I’ve been having an interesting conversation about the NonBlocking or Lock-Free Hash Table, running down the tail end of this post; hopefully Kevin won’t mind if I repost some of his comments here.  Typepad does not allow comments to have HTML and our replies & counter-replies are getting hard to read!  So Kevin writes:

I would note there’s no way for you to “read the current K/V state”.   You have to agree with that. There’s no such thing or way.

i.e. if you do a load 1000 times, you might still get 1000 old values of K or V.

If you agree that the “actual” K/V state is just a concept that you can’t know then there’s no reason to believe it exists or even discuss it.  i.e. it provides no value if you can’t know it.

There are 2 times where you DO get the “current K/V state” – (1) the clock cycle upon reading a K-that-is-an-X, a K-that-is-a-NULL, or a V (given you already read a not-null not-X K) – and CAS counts as a read. And (2) after a “long time” past the last update to that slot.

You can complete a CAS for a V and still have an old view of a K, for instance.

Yup; the FSM guarantees that at the time you attempted the CAS the “old value for K” is also the current value of K and also the future value of K for all time.  You don’t CAS on a V until K has hit it’s final value.

So the only thing that’s worth discussing is what views each thread has, and what the total legal system state is for all threads.

The proof requires a full enumeration of the legal states for all other threads, along with the description of a single threads FSM, and that no two threads have bad cooperation that causes an erroneous FSM transition.

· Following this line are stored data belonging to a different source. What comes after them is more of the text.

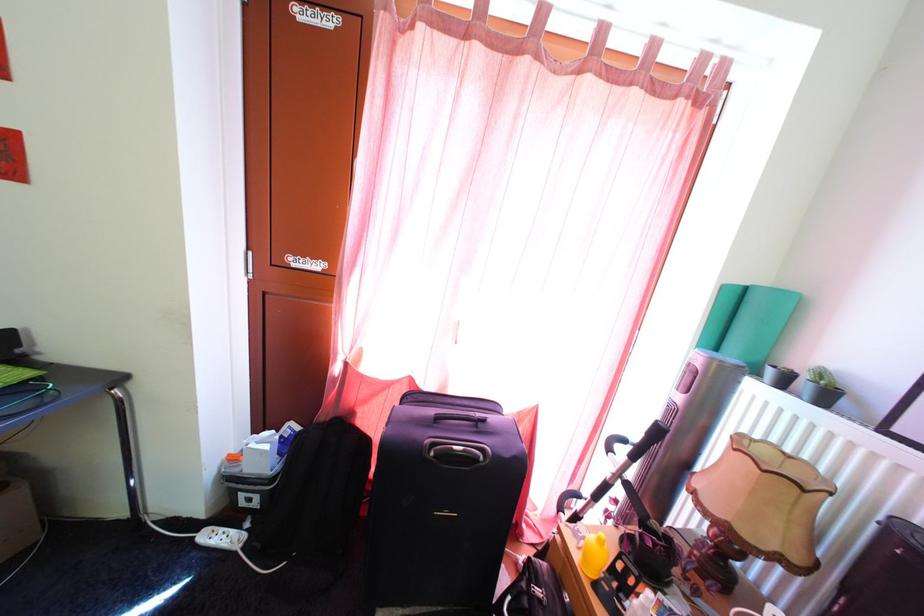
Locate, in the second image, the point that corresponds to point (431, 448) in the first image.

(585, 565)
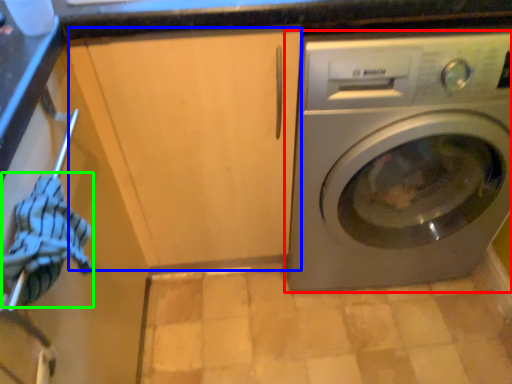
Question: Which is farther away from washing machine (highlighted by a red box)? cabinetry (highlighted by a blue box) or clothing (highlighted by a green box)?

Choices:
 (A) cabinetry
 (B) clothing

Answer: (B)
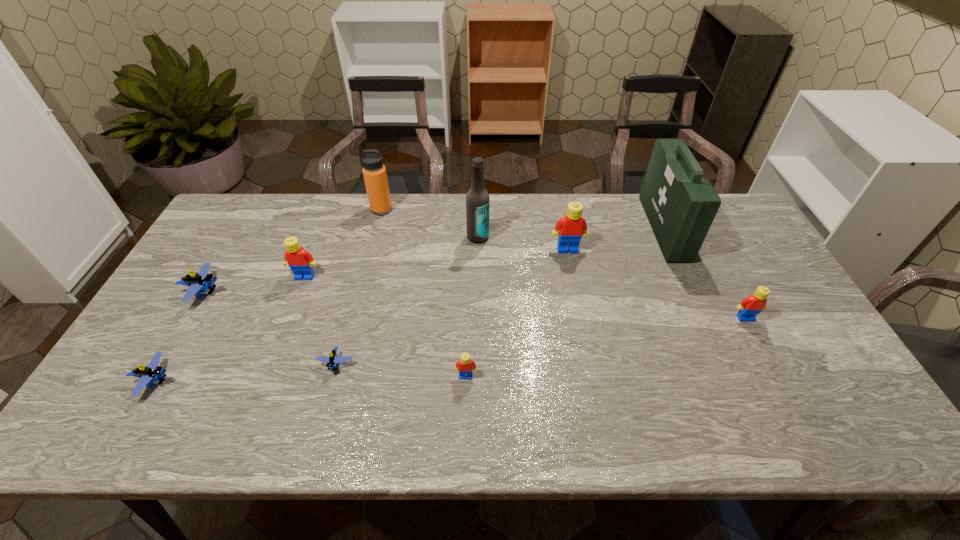
This screenshot has width=960, height=540. I want to click on the biggest blue Lego, so click(x=202, y=281).

The width and height of the screenshot is (960, 540). What are the coordinates of `the smallest red Lego` in the screenshot? It's located at (465, 365).

What are the coordinates of `the third red Lego from right to left` in the screenshot? It's located at (465, 365).

Find the location of a particular element. Image resolution: width=960 pixels, height=540 pixels. the second smallest blue Lego is located at coordinates (152, 372).

Identify the location of the ninth tallest object. Image resolution: width=960 pixels, height=540 pixels. (152, 372).

I want to click on the shortest object, so click(x=332, y=359).

Find the location of `the shortest Lego`. the shortest Lego is located at coordinates (332, 359).

Find the location of `vacant space located 0.300m on the side of the beer bottle with the label`. vacant space located 0.300m on the side of the beer bottle with the label is located at coordinates (477, 318).

Identify the location of free spot located on the front-facing side of the ninth object from left to right. The image size is (960, 540). (580, 228).

The width and height of the screenshot is (960, 540). I want to click on blank space located on the front-facing side of the ninth object from left to right, so click(631, 228).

Yup again; fortunately the FSMs for each K/V slot are independent so the proof of this is nothing more than the trivially replicated proof of each separate K/V FSM.

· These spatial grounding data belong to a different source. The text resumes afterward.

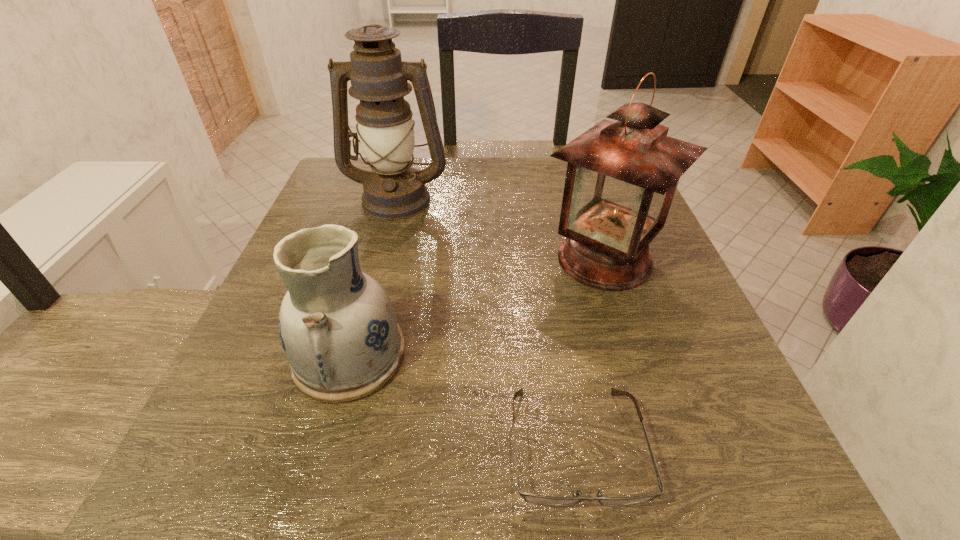
Where is `the farther oil lamp`? The height and width of the screenshot is (540, 960). the farther oil lamp is located at coordinates (394, 190).

Identify the location of the left oil lamp. This screenshot has height=540, width=960. (394, 190).

Locate an element on the screen. the nearer oil lamp is located at coordinates (622, 175).

Where is `the right oil lamp`? the right oil lamp is located at coordinates (622, 175).

Identify the location of pottery. (337, 325).

What are the coordinates of `spectacles` in the screenshot? It's located at (528, 497).

I want to click on free space located on the right of the left oil lamp, so click(469, 198).

Find the location of a particular element. This screenshot has width=960, height=540. vacant region located 0.070m on the left of the third nearest object is located at coordinates (501, 259).

At what (x,y) coordinates should I click in order to perform the action: click on free space located on the front of the pottery. Please return your answer as a coordinate pair (x, y). Image resolution: width=960 pixels, height=540 pixels. Looking at the image, I should click on (315, 483).

At what (x,y) coordinates should I click in order to perform the action: click on object located at the far edge. Please return your answer as a coordinate pair (x, y). Looking at the image, I should click on (394, 190).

Now I need to show that many threads running the same FSM are legal.  Again, this is trivial to reduce – by definition of an FSM a FSM does not care which thread makes transitions. So the proof devolves down to “is the FSM correct”.

This point bears repeating: I don’t care which thread makes any transition.  I rely on the hardware’s correct implementation of atomic CAS in order to make transitions.  I don’t care who makes the transitions or in what order they happen – as long as they follow the FSM’s “rules”.

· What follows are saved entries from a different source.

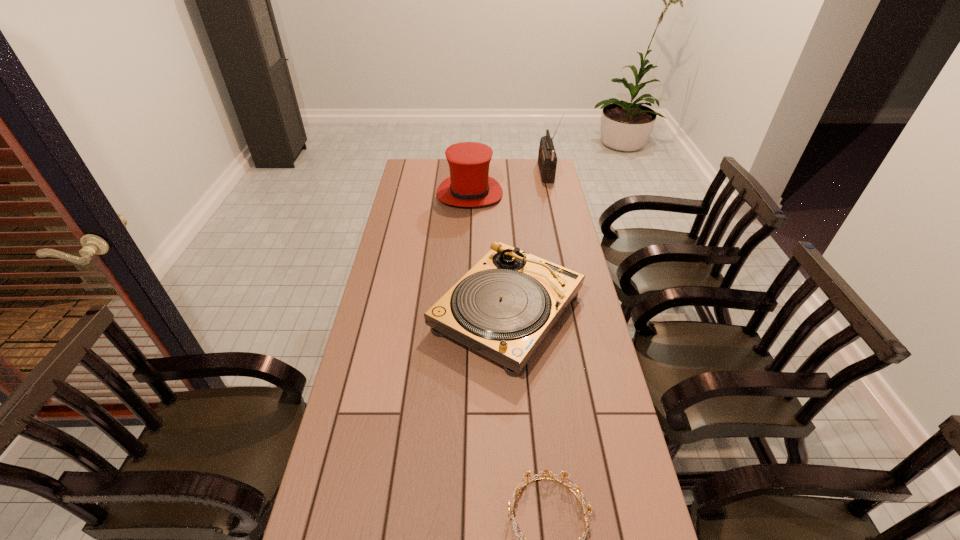
What are the coordinates of `hat situated at the far edge` in the screenshot? It's located at [x=469, y=185].

Locate an element on the screen. The height and width of the screenshot is (540, 960). radio receiver that is at the right edge is located at coordinates (x=547, y=159).

Where is `record player at the right edge`? The height and width of the screenshot is (540, 960). record player at the right edge is located at coordinates (506, 304).

Locate an element on the screen. The image size is (960, 540). object at the far right corner is located at coordinates (547, 159).

You are a GUI agent. You are given a task and a screenshot of the screen. Output one action in this format:
    pyautogui.click(x=<x>, y=<y>)
    Task: Click on the free location at the left edge
    The height and width of the screenshot is (540, 960).
    Given the screenshot: What is the action you would take?
    pyautogui.click(x=409, y=238)

Identify the location of free space at the right edge. (586, 325).

The height and width of the screenshot is (540, 960). In the image, there is a desktop. What are the coordinates of `vacant space at the far left corner` in the screenshot? It's located at (411, 170).

In the image, there is a desktop. Where is `free space at the far right corner`? The height and width of the screenshot is (540, 960). free space at the far right corner is located at coordinates (525, 181).

Locate an element on the screen. This screenshot has width=960, height=540. free space between the record player and the radio receiver is located at coordinates (527, 242).

The height and width of the screenshot is (540, 960). Find the location of `free space between the radio receiver and the record player`. free space between the radio receiver and the record player is located at coordinates (527, 242).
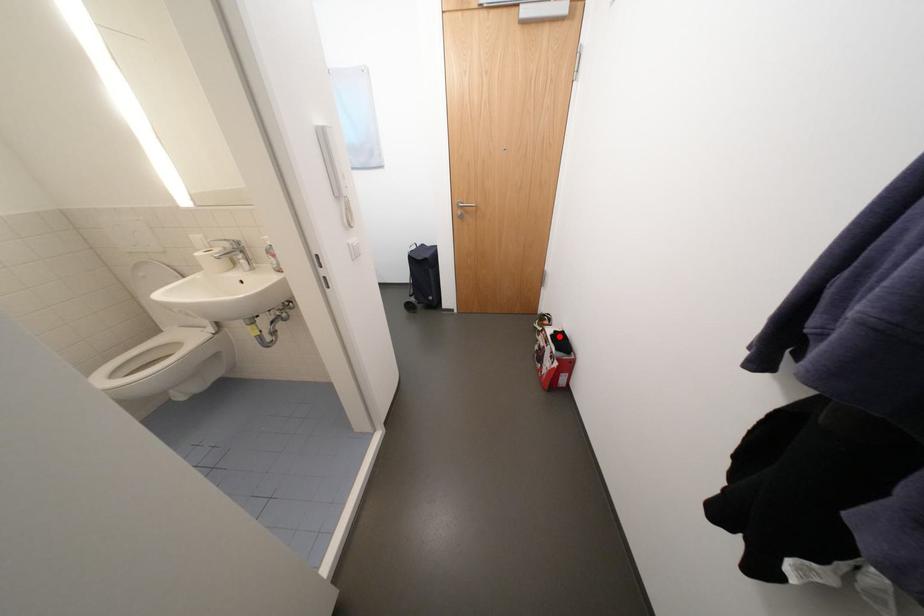
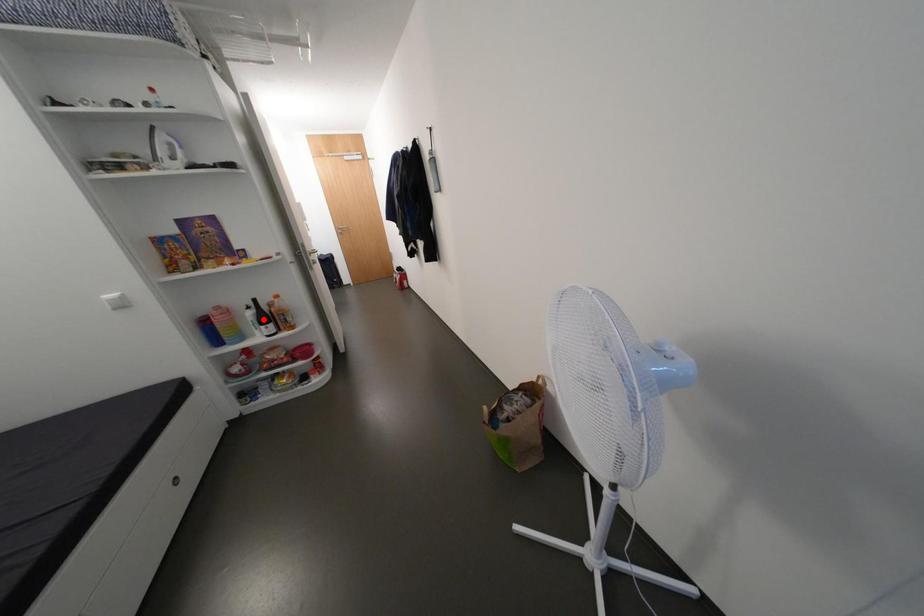
I am providing you with two images of the same scene from different viewpoints. A red point is marked on the first image and another point is marked on the second image. Does the point marked in image1 correspond to the same location as the one in image2?

No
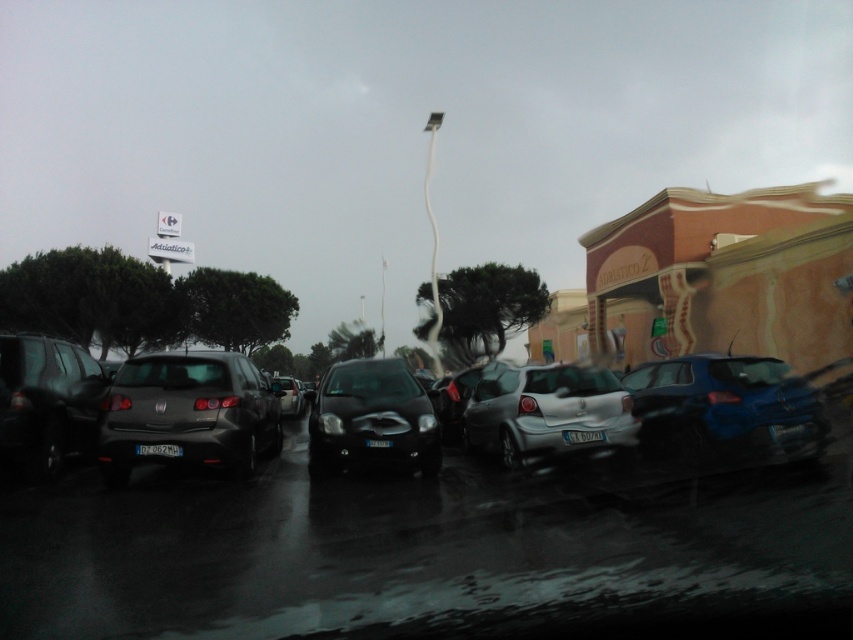
Based on the photo, you are a delivery driver who needs to park your truck in this parking lot. You see a glossy metallic car at center and a matte black hatchback at center. Which vehicle should you avoid parking too close to if you want to prevent water from splashing onto your truck during rain?

You should avoid parking too close to the glossy metallic car at center because it is larger in size than the matte black hatchback at center, meaning it may create a larger splash zone when water accumulates.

Also, the hw doesn’t provide the abstraction that there is a single K/V state. It provides the behaviors the memory model describes, which is not a set of rules around single values …it’s a set of visibility rules, which inherently allow multiple values for a single address to  exist in a system for a long time.

Yes again – and these views are not contradictory.  i.e., all these statements are true all at the same time:

  • “hardware provides … a set of visibility rules”
  • “hardware allows multiple values for a single address to exist for a long time”
  • “hardware provides the abstraction of a single K/V state”

For the last 2 statements I’ll note that the abstraction of a single K/V state exists it’s just hard to witness.  But not impossible. I witness it via a successful CAS (FSM transition) or if I wait “long enough”.  (I’ll add that I’ve seen “long enough” run into the several minute range on real hardware!!!).

Perhaps it would help if you would provide a counter-example?  Some set of thread schedules & successful CAS’s that move outside the FSM?  You’re allowed to assume any amount of delay on K/V visibility but a successful CAS has to remain atomic.  Such a counter-example would of course blow my claim of correctness so I don’t think you can come up with such a thing.  But the attempt will be constructive for us both.  It’s always good for clarity when somebody else plays “The Counter-Example” game.